FAO, 16 Ekim Dünya Gıda Günü’nde iklim değişikliğine karşı tarımsal üretimi güvence altına almak için ülkelere çağrı yaptı.
Birleşmiş Milletler Gıda ve Tarım Örgütü’nün (FAO) kuruluş yıldönümü olan 16 Ekim, 37 yıldan beri Dünya Gıda Günü olarak kabul ediliyor. Dünya Gıda Günü’nün bu yılki teması iklim değişikliğinin tarımsal üretime etkisi ve gıda yetersizliği ile mücadele oldu.
Dünya genelinde yaklaşık 795 milyon kişi sağlıklı gıdaya ulaşmakta güçlük çekiyor. Bu da her 9 kişiden birinin açlık tehdidiyle karşı karşıya olması demek. Küresel iklim değişikliğinin somut etkileri tarımda kendisini gösteriyor. Bu nedenle tarımsal üretim açlık sorununun çözümünde kilit noktada duruyor.
Tarımda geleneksel pratikler ihtiyacı karşılamıyor
FAO’ya göre tarım cephesinde üç temel soruna odaklanmak gerekiyor: Artan kuraklık, sel felaketleri ve yaygın tarımsal pratiklerin ihtiyacı karşılamıyor olması. Gıda üretimi ve tarımsal sistemlerde büyük değişimlere ihtiyaç olduğunu belirten FAO Tarım Ekonomisi Müdürü Rob Vos, “İklim değişimine daha dayanıklı üretim sistemlerine geçiş yapmadığımız sürece gıda güvenliğimiz risk altında” uyarısını yapıyor.
Su ve gübreyi daha etkili kullanmak gerek
FAO, daha etkili bir tarımsal üretim için ülkelere aile işletmelerini desteklemeleri, doğal kaynaklar üzerindeki baskıları azaltmaları, tarımda su ve gübreyi daha verimli kullanmaları ve üreticilerin yaşam şartlarını güvence altına almaları yönünde çağrı yapıyor.
Tarım arazileri yarı yarıya azaldı
Tarımın modernleşmesi ile birlikte verimde ciddi artışlar yaşansa da, artan nüfusa karşın tüm dünyada tarım arazilerinin büyük bir hızla daralması bu gelişimi gölgeler nitelikte. Son 50 yıl içinde kişi başına düşen tarım arazisi genişliğinin neredeyse yarı yarıya düşmüş olması riskin boyutlarını gözler önüne seriyor.
Kadın üreticiler risk altında
FAO raporlarına göre açlık tehdidi başta gelişmekte olan Asya ve Afrika ülkeleri olmak üzere tüm dünyayı ilgilendiriyor.

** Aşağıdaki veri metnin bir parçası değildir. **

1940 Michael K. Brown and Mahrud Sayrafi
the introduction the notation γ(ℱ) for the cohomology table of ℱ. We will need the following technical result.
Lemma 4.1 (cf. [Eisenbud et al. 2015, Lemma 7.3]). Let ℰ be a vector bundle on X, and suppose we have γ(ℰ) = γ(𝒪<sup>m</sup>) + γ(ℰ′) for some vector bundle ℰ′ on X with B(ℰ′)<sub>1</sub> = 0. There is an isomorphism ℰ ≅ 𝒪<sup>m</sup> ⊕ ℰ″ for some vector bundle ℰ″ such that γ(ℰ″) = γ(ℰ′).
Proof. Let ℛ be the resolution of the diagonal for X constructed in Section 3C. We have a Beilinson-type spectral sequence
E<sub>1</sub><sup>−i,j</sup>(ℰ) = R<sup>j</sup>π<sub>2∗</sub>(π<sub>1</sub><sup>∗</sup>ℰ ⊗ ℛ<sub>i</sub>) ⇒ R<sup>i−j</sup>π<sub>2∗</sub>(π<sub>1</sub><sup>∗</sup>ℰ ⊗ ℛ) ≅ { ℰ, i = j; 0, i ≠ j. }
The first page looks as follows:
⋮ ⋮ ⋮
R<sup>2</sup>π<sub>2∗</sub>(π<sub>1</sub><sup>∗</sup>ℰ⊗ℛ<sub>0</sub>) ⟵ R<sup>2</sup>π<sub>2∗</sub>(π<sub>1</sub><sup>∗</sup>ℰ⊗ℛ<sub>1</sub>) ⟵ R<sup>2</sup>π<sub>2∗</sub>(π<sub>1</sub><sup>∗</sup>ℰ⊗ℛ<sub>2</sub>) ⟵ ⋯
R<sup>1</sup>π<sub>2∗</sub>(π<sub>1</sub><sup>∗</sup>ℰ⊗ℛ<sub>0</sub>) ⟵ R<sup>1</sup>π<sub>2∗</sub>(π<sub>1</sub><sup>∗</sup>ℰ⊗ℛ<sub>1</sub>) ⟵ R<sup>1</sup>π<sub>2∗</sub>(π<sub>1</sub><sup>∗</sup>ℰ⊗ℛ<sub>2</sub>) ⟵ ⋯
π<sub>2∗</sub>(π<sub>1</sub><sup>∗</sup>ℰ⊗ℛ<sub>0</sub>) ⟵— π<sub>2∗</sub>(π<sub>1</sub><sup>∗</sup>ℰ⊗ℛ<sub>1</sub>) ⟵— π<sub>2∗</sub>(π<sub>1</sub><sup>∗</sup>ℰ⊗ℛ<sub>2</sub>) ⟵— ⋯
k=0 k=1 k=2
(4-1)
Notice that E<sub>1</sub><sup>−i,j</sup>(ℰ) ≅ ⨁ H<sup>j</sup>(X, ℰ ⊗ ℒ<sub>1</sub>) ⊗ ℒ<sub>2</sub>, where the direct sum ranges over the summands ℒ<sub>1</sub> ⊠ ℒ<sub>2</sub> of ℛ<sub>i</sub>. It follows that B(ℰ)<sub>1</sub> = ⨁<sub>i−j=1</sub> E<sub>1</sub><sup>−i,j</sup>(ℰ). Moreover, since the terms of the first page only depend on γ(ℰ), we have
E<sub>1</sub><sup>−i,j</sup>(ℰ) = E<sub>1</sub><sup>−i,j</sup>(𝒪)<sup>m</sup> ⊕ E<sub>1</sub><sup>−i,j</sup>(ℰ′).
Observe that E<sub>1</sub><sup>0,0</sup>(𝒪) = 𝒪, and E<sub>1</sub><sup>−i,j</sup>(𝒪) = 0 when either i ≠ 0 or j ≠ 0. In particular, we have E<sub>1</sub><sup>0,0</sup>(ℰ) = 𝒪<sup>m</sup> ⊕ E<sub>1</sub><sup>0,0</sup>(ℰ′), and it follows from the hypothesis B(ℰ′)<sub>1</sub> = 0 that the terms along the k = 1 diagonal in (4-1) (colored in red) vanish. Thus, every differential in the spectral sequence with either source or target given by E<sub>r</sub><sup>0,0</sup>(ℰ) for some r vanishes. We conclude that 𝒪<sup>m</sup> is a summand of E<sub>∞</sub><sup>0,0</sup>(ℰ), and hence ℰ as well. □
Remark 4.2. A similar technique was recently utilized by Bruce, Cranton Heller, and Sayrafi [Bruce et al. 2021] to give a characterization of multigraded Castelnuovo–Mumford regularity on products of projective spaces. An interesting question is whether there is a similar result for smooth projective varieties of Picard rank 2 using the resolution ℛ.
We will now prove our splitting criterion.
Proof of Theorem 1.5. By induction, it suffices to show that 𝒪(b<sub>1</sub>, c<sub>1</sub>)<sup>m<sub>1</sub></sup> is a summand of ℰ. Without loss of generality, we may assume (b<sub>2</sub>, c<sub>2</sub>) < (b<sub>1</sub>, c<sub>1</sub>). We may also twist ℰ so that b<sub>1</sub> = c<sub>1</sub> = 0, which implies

Gıda ve tarımın geleceğinde en çok risk altında olan sosyal gruplar arasında da yine tarımsal üreticiler var. Özellikle üretici nüfusun yüzde 45’ini oluşturan kadınlar sosyal konum, çalışma koşulları ve modern tarımın gerekliliklerine ulaşma konusunda erkek nüfusa oranla çok daha dezavantajlı durumda.